Mardint: İTÜ’nün Mardin’deki Araştırma Üssü

Süper Kent Mardin dosyamız kapsamında Doç.Dr. Yüksel Demir ile söyleşi yaptık.

Ezgi Can Cengiz: Öncelikle İTÜ-MardINT Eğitim Araştırma ve Uygulama Merkezi’nin çalışmalarından bahsedebilir misiniz?

Yüksel Demir: Kısaltılmış adıyla kamuoyunda MardINT olarak bilinen İTÜ Mardin Uygulama ve Araştırma Merkezi’nin amacı: Mardin’in kültürel ve sanatsal varlıklarının korunması ve yaşatılması, sosyal, ekonomik, teknik sorunlarının çözülmesi için gereken disiplinlerarası çalışmaların planlanma, programlanma, tasarım ve uygulamasına katkı sağlanması, Mardin üzerine çeşitli zamanlarda yapılan araştırmaların derlenmesi, arşivlenmesi ve bir kentsel bellek oluşturulmasına katkıda bulunulması ve Mardin ilinde bulunan konuyla ilgili kurum ve kuruluşlarla iş birliği yapmaktır. İTÜ MardINT, 2005 yılında lisans ve lisansüstü düzeyinde akademik (projeler, atölyeler) çalışmaların yürütüldüğü bir merkez olarak faaliyete başladı; 2011 yılında bakanlar kurulu kararıyla uygulama-araştırma merkezine dönüştü: İTÜ Mardin Uygulama ve Araştırma Merkezi adını aldı. O zamandan sonra da içinde çeşitli uygulamaların da olduğu birçok etkinlik gerçekleştirildi.

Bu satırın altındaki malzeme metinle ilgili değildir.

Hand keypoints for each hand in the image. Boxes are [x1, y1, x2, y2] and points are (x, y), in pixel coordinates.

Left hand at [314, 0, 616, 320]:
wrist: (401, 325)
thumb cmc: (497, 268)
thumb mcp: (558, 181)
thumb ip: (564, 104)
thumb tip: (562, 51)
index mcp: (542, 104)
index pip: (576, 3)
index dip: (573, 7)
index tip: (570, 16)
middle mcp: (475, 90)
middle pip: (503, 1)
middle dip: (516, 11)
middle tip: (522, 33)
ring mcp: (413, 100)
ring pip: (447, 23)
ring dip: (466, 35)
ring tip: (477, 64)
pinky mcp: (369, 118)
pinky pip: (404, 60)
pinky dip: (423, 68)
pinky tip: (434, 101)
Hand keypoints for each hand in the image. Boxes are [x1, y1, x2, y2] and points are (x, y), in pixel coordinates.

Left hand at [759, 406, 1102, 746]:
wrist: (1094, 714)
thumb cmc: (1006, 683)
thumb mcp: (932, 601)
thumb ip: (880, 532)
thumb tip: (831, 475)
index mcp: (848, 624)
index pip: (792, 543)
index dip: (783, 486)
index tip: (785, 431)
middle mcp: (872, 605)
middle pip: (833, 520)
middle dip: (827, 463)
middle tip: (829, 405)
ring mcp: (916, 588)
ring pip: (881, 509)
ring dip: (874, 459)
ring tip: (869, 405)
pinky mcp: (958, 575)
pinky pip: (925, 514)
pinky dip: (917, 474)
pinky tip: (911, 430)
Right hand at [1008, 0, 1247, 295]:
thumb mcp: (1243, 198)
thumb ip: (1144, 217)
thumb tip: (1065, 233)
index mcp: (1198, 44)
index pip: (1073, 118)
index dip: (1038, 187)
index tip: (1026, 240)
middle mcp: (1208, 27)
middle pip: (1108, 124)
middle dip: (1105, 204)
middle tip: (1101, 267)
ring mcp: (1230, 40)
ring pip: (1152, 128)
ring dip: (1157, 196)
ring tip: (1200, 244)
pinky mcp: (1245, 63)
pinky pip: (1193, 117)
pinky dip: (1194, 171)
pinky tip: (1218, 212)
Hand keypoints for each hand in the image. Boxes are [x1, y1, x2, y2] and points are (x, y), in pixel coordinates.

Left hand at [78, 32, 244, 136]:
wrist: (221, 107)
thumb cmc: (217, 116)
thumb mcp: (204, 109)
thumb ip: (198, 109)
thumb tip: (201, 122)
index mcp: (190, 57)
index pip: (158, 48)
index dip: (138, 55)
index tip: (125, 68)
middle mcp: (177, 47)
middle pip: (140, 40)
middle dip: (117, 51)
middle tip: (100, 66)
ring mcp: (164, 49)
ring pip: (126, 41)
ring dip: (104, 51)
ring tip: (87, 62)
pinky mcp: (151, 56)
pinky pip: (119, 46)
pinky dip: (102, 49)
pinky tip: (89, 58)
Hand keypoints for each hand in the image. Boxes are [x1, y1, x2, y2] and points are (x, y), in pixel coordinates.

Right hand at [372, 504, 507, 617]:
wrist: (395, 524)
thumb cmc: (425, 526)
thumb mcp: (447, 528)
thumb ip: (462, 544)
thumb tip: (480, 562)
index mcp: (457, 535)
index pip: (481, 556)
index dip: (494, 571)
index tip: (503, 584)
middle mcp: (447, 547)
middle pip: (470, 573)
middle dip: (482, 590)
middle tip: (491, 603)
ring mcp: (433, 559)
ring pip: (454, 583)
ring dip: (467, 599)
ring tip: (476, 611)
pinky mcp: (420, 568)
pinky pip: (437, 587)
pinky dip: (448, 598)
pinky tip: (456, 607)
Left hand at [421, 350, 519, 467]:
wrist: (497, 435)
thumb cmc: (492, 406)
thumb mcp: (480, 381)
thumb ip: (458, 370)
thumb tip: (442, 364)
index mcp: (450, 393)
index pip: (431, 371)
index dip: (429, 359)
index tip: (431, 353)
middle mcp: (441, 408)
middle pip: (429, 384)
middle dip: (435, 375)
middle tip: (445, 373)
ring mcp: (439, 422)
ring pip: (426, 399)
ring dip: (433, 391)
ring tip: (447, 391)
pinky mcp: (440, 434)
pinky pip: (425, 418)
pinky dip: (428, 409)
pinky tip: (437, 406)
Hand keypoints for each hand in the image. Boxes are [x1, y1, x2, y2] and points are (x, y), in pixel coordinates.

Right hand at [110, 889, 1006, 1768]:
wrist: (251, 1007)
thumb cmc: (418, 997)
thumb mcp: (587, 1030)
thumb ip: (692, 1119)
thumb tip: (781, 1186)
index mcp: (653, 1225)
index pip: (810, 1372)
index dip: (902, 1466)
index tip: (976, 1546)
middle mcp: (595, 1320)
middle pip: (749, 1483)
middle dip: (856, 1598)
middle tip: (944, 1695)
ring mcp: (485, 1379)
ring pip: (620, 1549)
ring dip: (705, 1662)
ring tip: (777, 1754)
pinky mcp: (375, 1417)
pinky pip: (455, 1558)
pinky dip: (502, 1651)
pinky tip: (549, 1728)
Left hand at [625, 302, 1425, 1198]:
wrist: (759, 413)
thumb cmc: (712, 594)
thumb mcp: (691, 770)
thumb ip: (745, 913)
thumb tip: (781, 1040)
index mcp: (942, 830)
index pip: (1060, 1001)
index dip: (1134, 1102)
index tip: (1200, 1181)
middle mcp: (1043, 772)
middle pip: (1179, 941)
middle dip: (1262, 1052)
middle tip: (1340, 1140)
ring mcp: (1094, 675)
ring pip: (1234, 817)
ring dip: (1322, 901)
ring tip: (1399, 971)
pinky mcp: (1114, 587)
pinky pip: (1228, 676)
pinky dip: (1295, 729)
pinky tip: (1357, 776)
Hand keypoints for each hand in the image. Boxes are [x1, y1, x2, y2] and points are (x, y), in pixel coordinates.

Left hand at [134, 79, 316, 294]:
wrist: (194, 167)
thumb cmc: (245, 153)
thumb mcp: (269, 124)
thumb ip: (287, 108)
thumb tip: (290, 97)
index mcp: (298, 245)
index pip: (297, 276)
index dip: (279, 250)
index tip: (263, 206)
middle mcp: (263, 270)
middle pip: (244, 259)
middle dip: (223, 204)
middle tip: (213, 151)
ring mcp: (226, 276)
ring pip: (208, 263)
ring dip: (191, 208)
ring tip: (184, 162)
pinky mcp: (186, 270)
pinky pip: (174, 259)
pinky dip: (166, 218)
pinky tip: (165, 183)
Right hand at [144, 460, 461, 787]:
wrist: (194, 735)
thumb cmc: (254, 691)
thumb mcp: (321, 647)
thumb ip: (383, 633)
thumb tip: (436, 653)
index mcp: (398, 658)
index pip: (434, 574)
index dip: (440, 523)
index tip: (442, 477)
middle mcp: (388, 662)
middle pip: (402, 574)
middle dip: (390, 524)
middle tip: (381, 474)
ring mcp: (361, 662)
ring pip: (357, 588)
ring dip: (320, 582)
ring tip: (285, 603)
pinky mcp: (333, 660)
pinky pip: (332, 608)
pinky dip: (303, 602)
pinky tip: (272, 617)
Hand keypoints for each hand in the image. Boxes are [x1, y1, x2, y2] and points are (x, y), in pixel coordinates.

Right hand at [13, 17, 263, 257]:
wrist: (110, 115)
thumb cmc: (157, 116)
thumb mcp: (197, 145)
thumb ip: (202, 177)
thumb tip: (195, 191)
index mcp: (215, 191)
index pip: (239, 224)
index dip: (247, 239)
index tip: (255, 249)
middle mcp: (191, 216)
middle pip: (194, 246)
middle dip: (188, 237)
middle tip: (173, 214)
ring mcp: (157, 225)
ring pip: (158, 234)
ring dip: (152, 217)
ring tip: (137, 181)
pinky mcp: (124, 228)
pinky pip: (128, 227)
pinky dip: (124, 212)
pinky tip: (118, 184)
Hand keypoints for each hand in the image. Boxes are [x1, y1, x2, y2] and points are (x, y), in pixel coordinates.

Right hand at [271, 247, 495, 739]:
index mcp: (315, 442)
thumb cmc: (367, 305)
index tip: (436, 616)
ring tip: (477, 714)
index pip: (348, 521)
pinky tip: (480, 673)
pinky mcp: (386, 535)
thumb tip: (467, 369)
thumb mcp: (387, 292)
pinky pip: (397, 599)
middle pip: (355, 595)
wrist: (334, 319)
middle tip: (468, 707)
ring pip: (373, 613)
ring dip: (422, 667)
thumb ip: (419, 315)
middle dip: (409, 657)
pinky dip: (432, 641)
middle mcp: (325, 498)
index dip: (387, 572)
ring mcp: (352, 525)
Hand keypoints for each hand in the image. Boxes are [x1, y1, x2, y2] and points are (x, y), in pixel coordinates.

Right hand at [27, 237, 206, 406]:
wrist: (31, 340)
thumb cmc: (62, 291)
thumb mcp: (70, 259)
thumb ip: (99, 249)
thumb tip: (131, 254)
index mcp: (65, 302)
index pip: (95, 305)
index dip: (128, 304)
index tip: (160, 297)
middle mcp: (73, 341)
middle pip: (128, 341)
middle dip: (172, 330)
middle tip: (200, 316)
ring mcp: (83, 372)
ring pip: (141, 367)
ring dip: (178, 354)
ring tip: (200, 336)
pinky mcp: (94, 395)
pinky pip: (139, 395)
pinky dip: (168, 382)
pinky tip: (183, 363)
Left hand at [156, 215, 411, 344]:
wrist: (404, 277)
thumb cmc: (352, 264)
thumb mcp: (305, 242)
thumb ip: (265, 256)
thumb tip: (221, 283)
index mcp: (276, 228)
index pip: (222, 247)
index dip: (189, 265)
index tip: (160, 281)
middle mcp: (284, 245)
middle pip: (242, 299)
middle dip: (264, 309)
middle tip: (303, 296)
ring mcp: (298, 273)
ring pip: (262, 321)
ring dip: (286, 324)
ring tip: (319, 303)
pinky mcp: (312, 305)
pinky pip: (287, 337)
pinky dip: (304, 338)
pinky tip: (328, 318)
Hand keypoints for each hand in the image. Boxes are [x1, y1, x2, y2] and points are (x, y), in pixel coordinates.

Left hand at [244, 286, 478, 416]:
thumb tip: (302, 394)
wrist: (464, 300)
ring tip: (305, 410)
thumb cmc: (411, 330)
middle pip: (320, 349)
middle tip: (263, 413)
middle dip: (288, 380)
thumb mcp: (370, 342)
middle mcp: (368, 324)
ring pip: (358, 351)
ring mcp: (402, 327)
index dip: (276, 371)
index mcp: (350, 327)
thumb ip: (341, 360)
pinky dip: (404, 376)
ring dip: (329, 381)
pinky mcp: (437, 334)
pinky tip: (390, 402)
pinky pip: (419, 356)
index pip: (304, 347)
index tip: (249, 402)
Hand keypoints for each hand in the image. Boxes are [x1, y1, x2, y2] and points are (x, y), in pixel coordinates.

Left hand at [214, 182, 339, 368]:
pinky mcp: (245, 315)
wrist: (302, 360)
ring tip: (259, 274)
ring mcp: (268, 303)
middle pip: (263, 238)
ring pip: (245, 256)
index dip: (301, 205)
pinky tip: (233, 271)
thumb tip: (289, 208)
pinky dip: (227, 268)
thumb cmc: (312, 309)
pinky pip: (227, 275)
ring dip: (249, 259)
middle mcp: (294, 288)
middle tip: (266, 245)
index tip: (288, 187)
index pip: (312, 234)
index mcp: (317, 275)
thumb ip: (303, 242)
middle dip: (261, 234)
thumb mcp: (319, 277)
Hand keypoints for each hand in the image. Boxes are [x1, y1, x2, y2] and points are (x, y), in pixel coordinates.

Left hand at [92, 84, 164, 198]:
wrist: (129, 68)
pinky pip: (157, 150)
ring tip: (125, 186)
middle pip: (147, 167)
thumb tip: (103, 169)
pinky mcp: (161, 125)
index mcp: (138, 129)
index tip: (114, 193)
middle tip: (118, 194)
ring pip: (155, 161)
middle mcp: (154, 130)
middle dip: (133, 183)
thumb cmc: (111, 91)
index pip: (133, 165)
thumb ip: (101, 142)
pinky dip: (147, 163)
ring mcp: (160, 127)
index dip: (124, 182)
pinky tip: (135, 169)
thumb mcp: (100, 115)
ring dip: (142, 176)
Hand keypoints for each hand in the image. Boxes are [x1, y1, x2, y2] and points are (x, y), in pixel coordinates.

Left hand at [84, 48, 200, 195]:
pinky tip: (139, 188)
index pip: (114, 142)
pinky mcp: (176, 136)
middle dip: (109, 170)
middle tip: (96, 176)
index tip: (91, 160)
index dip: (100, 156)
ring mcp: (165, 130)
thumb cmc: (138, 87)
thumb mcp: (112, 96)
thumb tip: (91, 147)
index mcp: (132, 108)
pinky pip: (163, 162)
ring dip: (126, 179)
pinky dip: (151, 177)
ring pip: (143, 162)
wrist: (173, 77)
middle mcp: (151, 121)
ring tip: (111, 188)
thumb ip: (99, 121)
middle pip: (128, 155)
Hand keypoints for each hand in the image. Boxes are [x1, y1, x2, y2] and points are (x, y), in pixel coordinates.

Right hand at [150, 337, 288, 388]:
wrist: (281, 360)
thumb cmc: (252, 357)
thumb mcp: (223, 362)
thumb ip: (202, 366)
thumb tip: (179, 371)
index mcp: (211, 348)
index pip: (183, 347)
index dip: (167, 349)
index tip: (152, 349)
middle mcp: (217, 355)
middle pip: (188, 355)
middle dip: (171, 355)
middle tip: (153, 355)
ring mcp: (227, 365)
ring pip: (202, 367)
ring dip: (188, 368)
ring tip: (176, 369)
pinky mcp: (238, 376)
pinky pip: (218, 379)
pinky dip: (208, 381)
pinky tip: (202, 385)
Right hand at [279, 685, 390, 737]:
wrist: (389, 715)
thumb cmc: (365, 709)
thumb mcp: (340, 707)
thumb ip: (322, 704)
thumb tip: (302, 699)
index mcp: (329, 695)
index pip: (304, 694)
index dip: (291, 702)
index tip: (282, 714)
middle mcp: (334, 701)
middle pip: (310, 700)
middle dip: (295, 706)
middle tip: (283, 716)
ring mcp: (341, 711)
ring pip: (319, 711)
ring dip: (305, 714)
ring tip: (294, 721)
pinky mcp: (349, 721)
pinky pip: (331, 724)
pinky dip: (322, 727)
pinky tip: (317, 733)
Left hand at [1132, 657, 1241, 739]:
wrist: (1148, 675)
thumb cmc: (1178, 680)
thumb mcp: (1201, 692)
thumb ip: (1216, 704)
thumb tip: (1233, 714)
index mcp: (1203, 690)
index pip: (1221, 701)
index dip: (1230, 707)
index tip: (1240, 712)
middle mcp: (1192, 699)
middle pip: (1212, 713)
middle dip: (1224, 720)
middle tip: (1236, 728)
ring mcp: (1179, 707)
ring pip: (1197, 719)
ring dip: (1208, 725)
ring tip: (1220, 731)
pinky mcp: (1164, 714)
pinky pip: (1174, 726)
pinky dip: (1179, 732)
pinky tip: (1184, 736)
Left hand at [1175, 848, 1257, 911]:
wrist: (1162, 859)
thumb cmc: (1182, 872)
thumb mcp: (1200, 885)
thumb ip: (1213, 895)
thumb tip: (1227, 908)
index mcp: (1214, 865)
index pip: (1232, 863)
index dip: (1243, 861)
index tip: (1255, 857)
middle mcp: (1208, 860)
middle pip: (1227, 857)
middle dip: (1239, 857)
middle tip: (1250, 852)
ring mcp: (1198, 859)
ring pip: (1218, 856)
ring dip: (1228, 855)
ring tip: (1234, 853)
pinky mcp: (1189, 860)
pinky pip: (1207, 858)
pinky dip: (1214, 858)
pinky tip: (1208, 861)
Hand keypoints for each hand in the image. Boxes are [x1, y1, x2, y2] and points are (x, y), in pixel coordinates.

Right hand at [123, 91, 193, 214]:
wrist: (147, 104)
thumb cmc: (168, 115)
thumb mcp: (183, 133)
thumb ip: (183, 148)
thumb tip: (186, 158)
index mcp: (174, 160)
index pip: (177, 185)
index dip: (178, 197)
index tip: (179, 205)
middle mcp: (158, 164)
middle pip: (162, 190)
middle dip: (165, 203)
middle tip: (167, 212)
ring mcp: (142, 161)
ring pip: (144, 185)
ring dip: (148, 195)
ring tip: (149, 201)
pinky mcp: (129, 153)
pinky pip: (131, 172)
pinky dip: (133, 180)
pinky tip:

Mardin Artuklu Üniversitesi için gerçekleştirilmiş bir eskiz, Y. Demir

Bunların arasında başlıca Mardin Artuklu Üniversitesi yerleşkesinin planlama-tasarım çalışmaları, bu çalışma sürerken benzer taleplerde bulunan, yine aynı yıl kurulan Tekirdağ’daki Namık Kemal Üniversitesi (yerleşke planlama ve mimari tasarım çalışmaları), Hatay’da Mustafa Kemal Üniversitesi’nin bazı yerleşke iyileştirme ve yeni bina tasarım çalışmalarına destek verilmesi gibi etkinlikler, Mardin Kalesi’nin sağlamlaştırılması ile ilgili bir çalışmanın desteklenmesi, Mardin’deki Cumhuriyet Meydanı ve ilişkili kentsel mekanların ve Mardin giriş kapılarının ele alınmasıyla ilgili çalışmalar gibi birçok çalışma gerçekleştirildi. Bu çalışmalar esnasında 2009 yılında dokuz milyon avroluk bir AB fonu alınmasına da akademik ortak olarak katkı sağladık. Bu süreçte bize büyük destek veren Burak Boysan’a çok teşekkür ederim. Bu vesileyle bir başka uluslararası sanatsal etkinlik olarak da British Council’in yine AB destekli My City Projesi kapsamında Mardin’e Güneş Sineması adlı eserin gerçekleştirilmesini anmak isterim.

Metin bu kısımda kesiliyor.